Hello children! Auntie Ella here to soothe your fevered brows and offer you a cup of my soothing peppermint tea. There, now doesn't that feel better? Take a deep breath and tell Auntie what the problem is. You haven't finished your Christmas shopping yet? You didn't buy your wife a gift and you don't know what to buy? Don't fret, darlings, Auntie Ella will de-Scrooge you and fill you with Christmas cheer.

Now first of all, don't be afraid. Don't be afraid to spend lots and lots of money. Don't be afraid that she won't like your gift and will want to exchange it. Because, loves, you get credit whether she likes it or not. You went to the store and you bought something, had the Girl Scouts from Troop 127 wrap it in the middle of the mall, and you remembered to take it out of the trunk of the car. Gracious, that's a lot of work! If she doesn't appreciate this Herculean effort, well, you come right back here to Auntie Ella's and I'll make you a steaming cup of my homemade-from-scratch cocoa. I'll bet she uses the little packages and hot water, eh, loves?

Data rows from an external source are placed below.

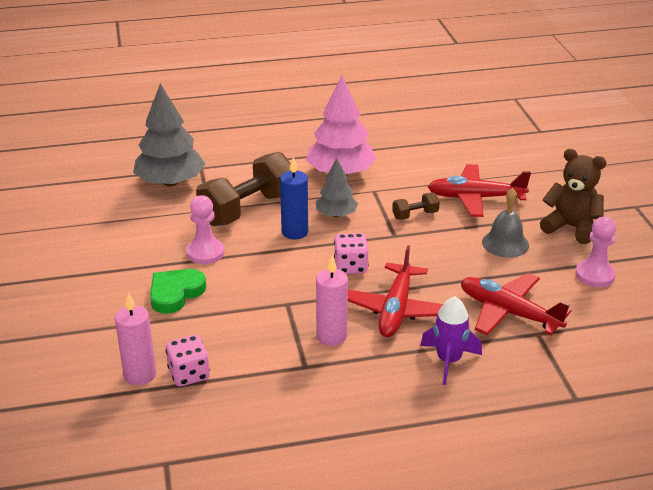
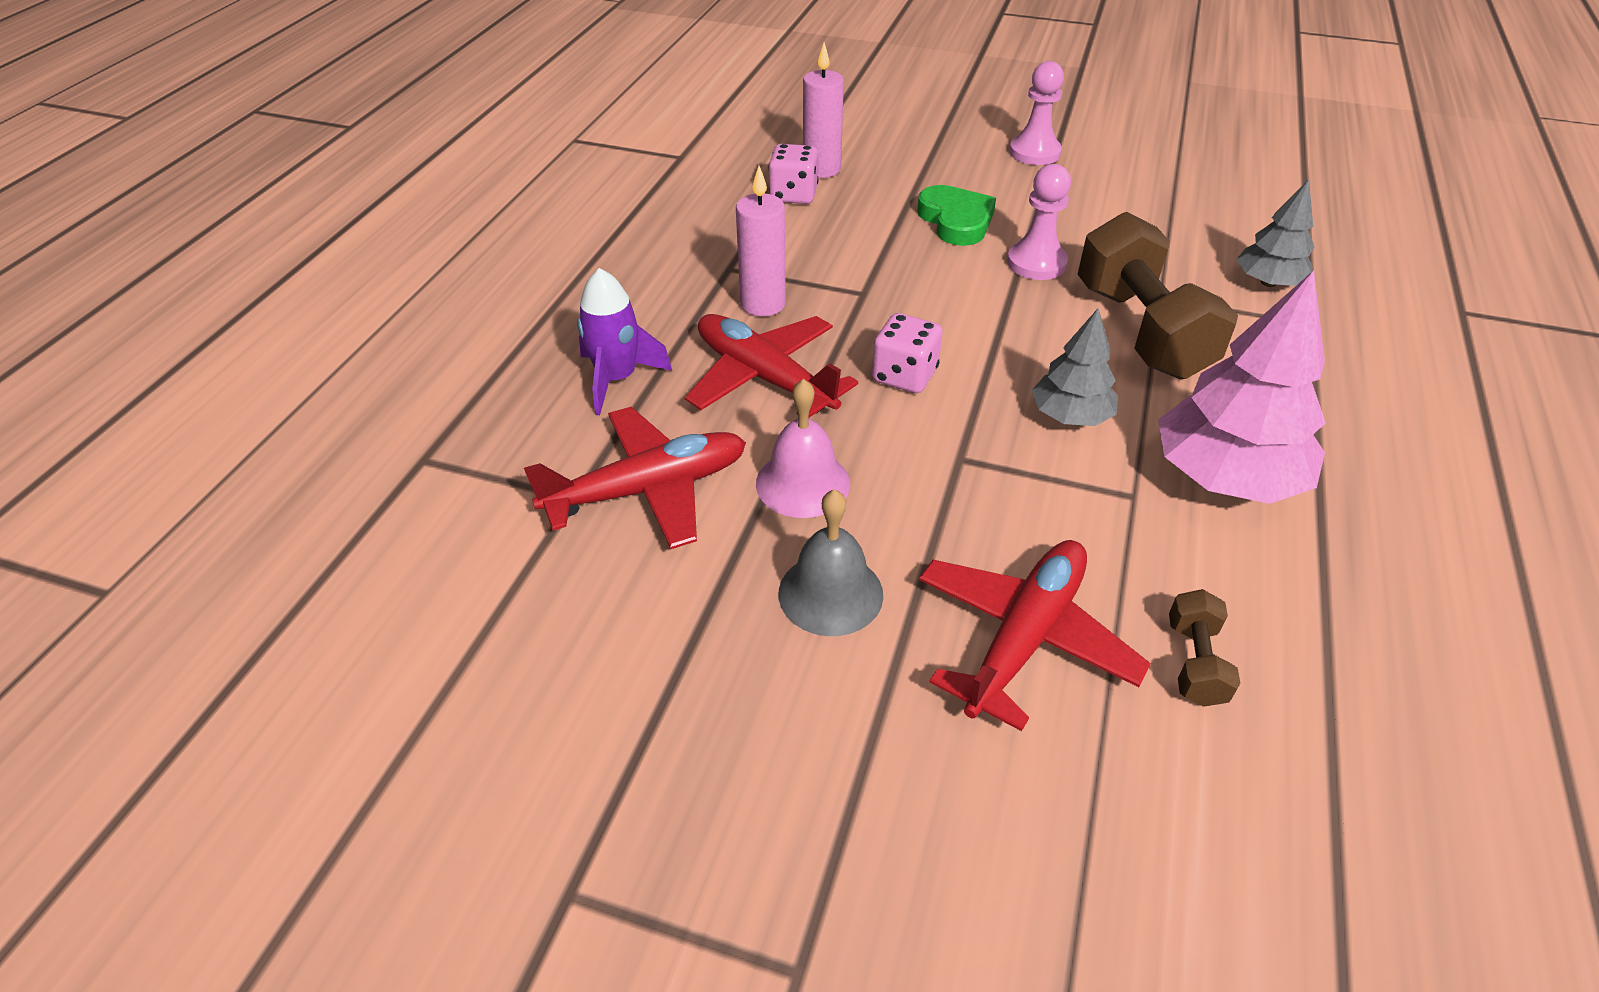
camera: 120 degrees right, 10 degrees up
(170, 182) = (1268, 282): grey tree -> grey tree, size x0.58
(295, 232) = (1041, 354): blue candle -> none
(415, 215) = (1011, 513): brown dumbbell -> brown dumbbell (1195, 663)
(455, 271) = (803, 483): none -> pink bell
(571, 227) = (806, 744): brown teddy bear -> none
(595, 275) = (630, 671): pink pawn -> pink pawn (1034, 152)

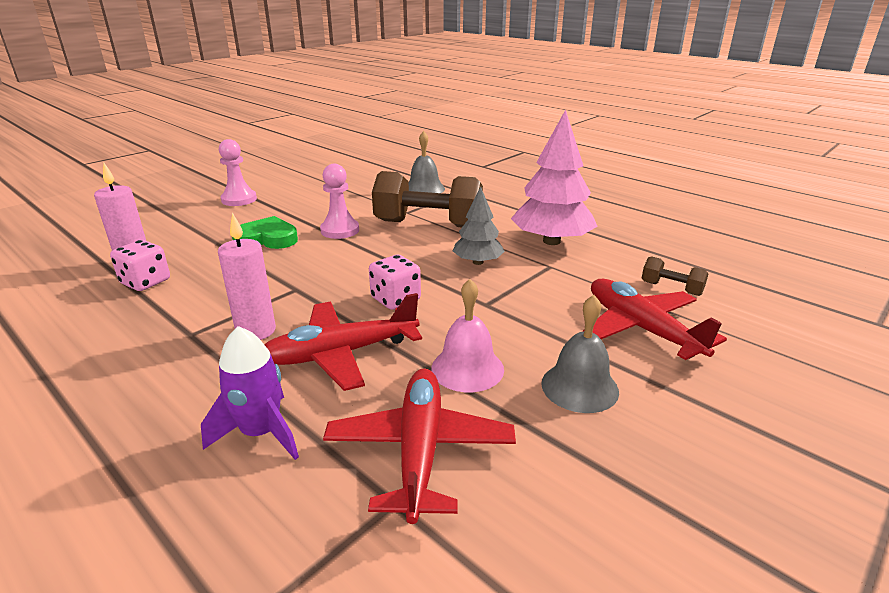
camera: 65 degrees left, 15 degrees down
(1268, 282) = (424, 188): grey tree -> grey bell

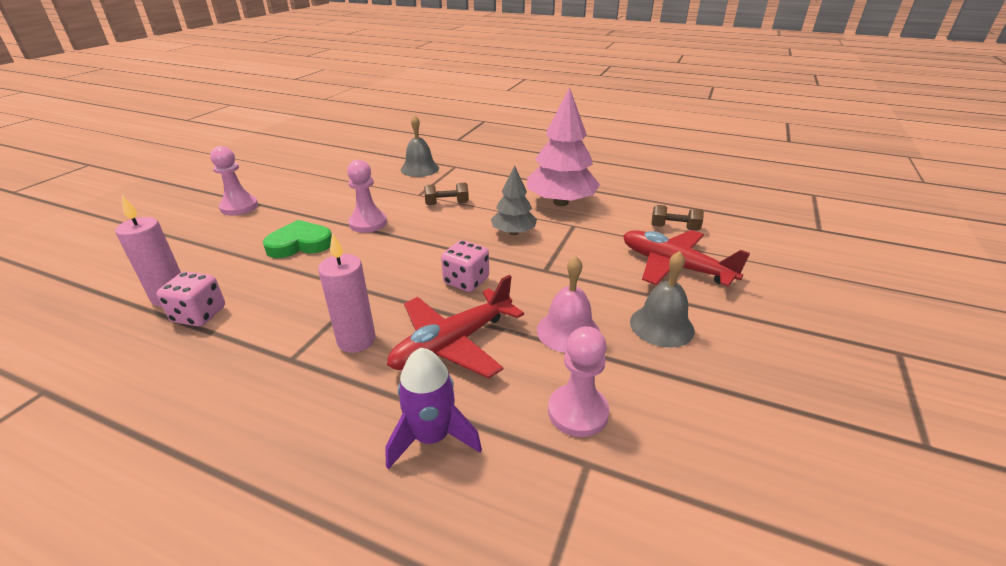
camera: 20 degrees left, 5 degrees up
(420, 449) = (577, 412): red plane -> pink pawn
(428, 224) = (447, 203): brown dumbbell -> brown dumbbell, size x0.45

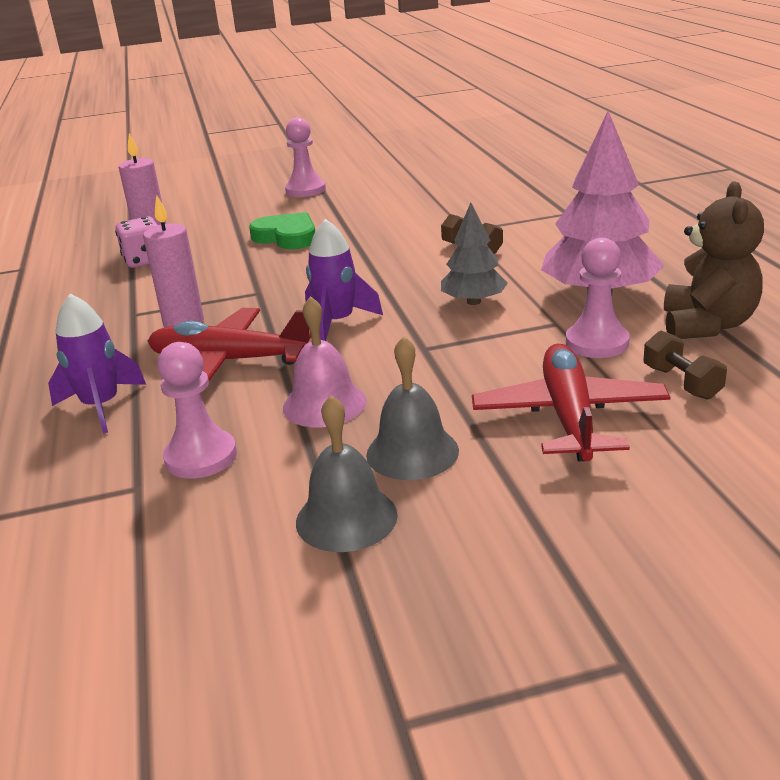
camera: 55 degrees right, 5 degrees down
(368, 223) = (367, 240): pink pawn -> pink pawn (597, 343)
(420, 169) = (522, 204): grey bell -> grey bell (346, 518)
(466, 281) = (337, 322): pink dice -> purple rocket
(629, 198) = (707, 325): none -> brown teddy bear

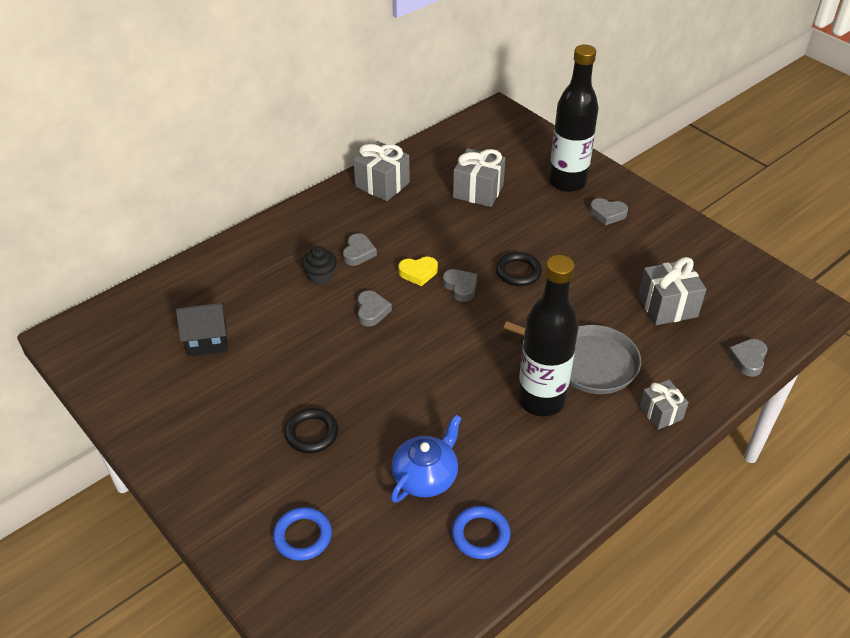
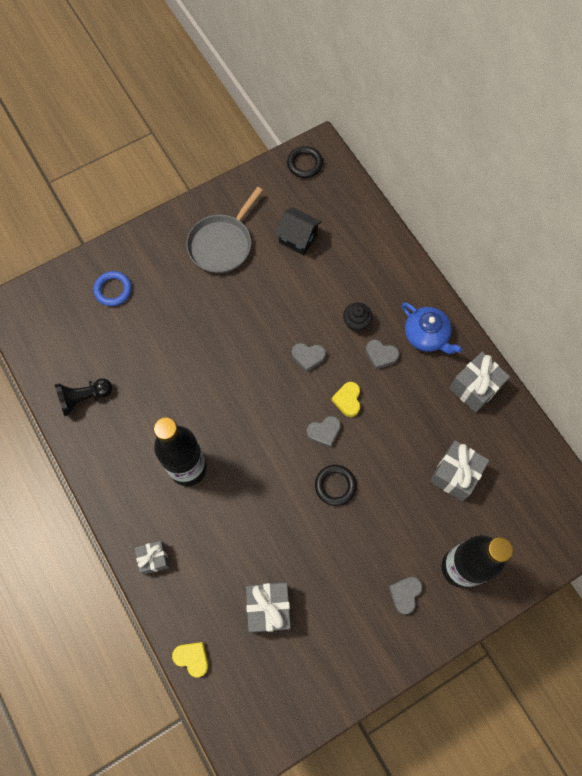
camera: 100 degrees right, 25 degrees up
(207, 340) = (298, 238): black house -> black house turned 60 degrees counterclockwise
(311, 433) = (194, 302): black ring -> black ring (304, 164)
(426, 476) = (139, 371): blue teapot -> blue teapot (426, 335)
(480, 535) = (84, 398): blue ring -> black pawn
(589, 363) = (217, 517): grey pan -> grey pan (222, 244)
(748, 359) = (192, 658): grey heart -> yellow heart

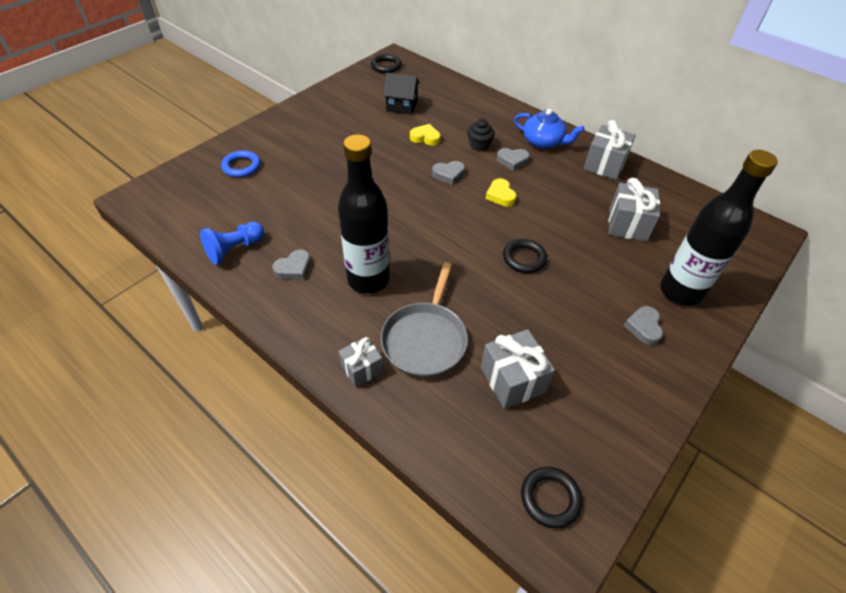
camera: 20 degrees left, 20 degrees down
(84, 398) = (234, 249): black pawn -> blue pawn
(192, 658) = (448, 457): yellow heart -> yellow heart (425, 138)
(222, 244) = (335, 120): grey pan -> grey pan (425, 339)
(252, 715) = (550, 498): none -> black ring
(324, 432) = (491, 222): grey heart -> grey heart (294, 268)

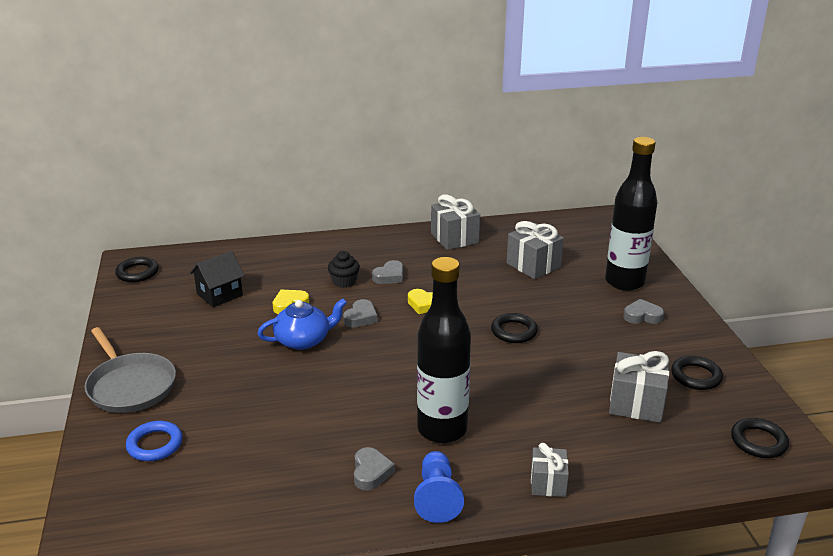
camera: 50 degrees left, 20 degrees down
(234, 249) = (290, 505): blue pawn -> blue pawn (437, 497)
(425, 339) = (549, 429): grey pan -> grey pan (130, 386)
(543, 142) = (387, 249): blue teapot -> blue teapot (303, 340)
(597, 406) = (696, 376): none -> black ring
(643, 327) = (642, 316): grey heart -> grey heart turned 135 degrees clockwise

Here are some ideas for this year's Christmas gift. You already bring lightness and joy simply for existing, so these gifts will just complete the circle and make you perfect in her eyes.

1. Pink Tourmaline. You know, diamonds are so overrated. Your Auntie has had her fill of itty bitsy little diamonds. For the same price you can buy a gigantic whale of a pink tourmaline, and she's just dumb enough to buy the "It's a huge pink diamond, just like the one Ben gave J.Lo" line.

2. Clothing at least one to two sizes too small. "Luscious, I always tell all the guys that you're a size 4. I can't believe you actually take a 16! There must be something wrong with the clothing industry."

3. A Lexus. She's been watching that damnable commercial for weeks now, seeing the bliss of the beautiful people being surprised with a $40,000 car that they had no hand in picking out. At least try to find out what color interior she prefers before you write the check, though.

4. A case of champagne. "I thought this is what you must use to wash your hair, it's so light and bouncy and perfect."

5. A 14-by-20 portrait of her to hang in your office. "I want to be able to stare at you all day long, every day."

There you are, darlings. A little something to give you ideas. But you are so smart that I know you don't even need my meager advice. Now remember, I don't expect you to give me some big expensive gift as a thank you. Something small and expensive will do.